*TASK DETAILS*
Could you pick up the interview about hiring engineers below and keep it going past its last sentence?

*SOURCE TEXT*
And then how do they present? So you’re an engineer. We’ll give them a challenge. We’ll give them adjacent array out of the Shopify store. I’m like, “All right, parse through this. Tell us how it stores. Then give me a dashboard. Imagine I’m the CEO of this fictitious watch company. Help me visualize the data, how to use that.” And so that’s worked really well for us. Really, really well for the most part.
Hire for Short Term Contracts
Andrew: And when you assign those, do you pay them for that? How long did those take? Is this like a two or three hour…sounds like it’s more than two or three hours. Is it kind of a short-term contract project? How do you think about that?
Jake: It’s a great question. So I do say like this isn’t a paid gig, you know, like, this is…there’s some hire, you know, all sorts of crazy things with contracts and stuff like that. So I’ll say, “Hey, you know, if you’re interested, this is the process at the outset. This is how we go through it. And if you advance here a couple gates on the interview side, we’ll do a challenge,” and we’ll kind of go through it. “And if you’re open to that…” The fascinating thing, I’m always looking for the soft clues.

*DATA SUPPLIED*
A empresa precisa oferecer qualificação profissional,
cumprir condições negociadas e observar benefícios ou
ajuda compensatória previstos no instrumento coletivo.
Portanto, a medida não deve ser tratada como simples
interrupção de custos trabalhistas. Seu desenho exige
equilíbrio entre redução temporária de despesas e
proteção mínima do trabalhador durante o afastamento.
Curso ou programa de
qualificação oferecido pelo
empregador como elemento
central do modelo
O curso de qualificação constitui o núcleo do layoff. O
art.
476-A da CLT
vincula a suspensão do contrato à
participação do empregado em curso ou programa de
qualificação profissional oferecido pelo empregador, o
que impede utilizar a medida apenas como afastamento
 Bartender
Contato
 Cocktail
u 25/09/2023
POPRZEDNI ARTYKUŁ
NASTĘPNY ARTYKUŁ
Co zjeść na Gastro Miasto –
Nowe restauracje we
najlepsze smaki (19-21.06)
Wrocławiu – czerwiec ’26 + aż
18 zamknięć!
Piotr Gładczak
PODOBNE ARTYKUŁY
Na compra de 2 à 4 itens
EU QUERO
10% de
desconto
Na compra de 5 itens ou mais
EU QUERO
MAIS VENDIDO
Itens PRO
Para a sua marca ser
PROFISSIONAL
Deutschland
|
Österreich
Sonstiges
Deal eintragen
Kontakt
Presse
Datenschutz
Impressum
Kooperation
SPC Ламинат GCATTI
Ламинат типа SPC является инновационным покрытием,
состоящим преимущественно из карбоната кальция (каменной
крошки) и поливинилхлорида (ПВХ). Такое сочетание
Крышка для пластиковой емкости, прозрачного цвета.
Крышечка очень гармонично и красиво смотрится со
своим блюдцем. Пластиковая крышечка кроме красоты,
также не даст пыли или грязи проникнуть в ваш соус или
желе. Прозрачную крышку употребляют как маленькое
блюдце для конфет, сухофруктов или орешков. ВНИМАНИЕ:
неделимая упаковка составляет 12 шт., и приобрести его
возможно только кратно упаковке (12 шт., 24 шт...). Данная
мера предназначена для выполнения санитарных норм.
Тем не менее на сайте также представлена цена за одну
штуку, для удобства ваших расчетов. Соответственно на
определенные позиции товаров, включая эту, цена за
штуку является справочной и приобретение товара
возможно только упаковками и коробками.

---

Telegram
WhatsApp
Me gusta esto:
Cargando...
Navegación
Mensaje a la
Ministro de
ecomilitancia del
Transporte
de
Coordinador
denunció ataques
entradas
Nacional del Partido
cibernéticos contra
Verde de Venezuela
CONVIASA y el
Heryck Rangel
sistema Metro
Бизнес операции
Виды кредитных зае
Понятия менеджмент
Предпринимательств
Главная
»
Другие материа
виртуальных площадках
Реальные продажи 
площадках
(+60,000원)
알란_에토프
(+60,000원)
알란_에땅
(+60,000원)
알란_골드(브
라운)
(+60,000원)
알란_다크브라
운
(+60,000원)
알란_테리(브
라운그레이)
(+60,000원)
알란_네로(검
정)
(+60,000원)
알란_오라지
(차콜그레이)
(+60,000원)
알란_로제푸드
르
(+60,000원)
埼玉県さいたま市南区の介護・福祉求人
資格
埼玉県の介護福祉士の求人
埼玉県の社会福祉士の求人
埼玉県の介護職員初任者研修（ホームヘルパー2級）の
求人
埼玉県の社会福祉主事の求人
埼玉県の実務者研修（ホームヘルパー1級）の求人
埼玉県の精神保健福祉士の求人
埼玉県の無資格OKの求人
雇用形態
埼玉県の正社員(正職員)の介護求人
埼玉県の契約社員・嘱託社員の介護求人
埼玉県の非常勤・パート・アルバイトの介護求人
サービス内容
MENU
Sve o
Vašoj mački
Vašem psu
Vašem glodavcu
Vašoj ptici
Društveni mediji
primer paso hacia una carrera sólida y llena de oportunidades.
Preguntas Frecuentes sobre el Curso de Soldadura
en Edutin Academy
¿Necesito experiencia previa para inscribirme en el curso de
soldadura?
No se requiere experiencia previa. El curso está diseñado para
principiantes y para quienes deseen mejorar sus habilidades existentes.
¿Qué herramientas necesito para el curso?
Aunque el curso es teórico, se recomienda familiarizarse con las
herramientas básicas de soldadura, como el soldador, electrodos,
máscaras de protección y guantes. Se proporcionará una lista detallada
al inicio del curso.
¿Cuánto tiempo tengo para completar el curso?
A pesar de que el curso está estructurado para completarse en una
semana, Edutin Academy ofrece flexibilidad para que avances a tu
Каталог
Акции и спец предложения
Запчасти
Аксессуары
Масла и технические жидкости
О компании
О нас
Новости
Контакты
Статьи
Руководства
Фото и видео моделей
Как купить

*ANSWER BELOW*
So if they try and slap something together, I mean, you can tell right away. And I’ve always noticed from teaching, the students that go out and like talk to 25 to 50 customers, potential customers, for a marketing campaign, their stuff is just…the qualitative research, they know their customers. You can’t catch them, they know it. “Our customer would do this because…” “Well, we notice this behavior.”
“This is the belief, this is the trend.” And so that shows up again on these interviews, you can just see. And so they know conversion rates, you know, if SEO is up or down, they know all that stuff and it comes through when you ask them questions, you know, like, “Okay. Sweet. I’m not gonna have to…” or, “Nobody on this team is really gonna spend lot of time trying to make sure we got someone here that can roll.”
So we’re looking for that baseline. But then when they come in, there’s obviously all sorts of stuff that they’ll apply about a year to a year and a half of pretty brutal learning curve.
Andrew: Yeah. I mean, I think you mentioned in your post in the forms, most people are kind of, you know, half drowning for the first 6 to 12 months. And that was totally me and my first job.
Jake: Oh, we all were.
Andrew: I mean, I was just…hence the 45-minute on the dot regular question sessions with my boss.
Jake: I always used to just go and say, “Hey, quick question.” And you could just hear, as my hot breath is cascading down my boss’s neck, you could see him just kind of like sigh and his shoulders would slump and they’d slowly turn around in their chair.
Andrew: Now, I should have done that. I should have got right up on his neck and breathed. I think I would’ve spent less time sitting when he wouldn’t acknowledge my presence.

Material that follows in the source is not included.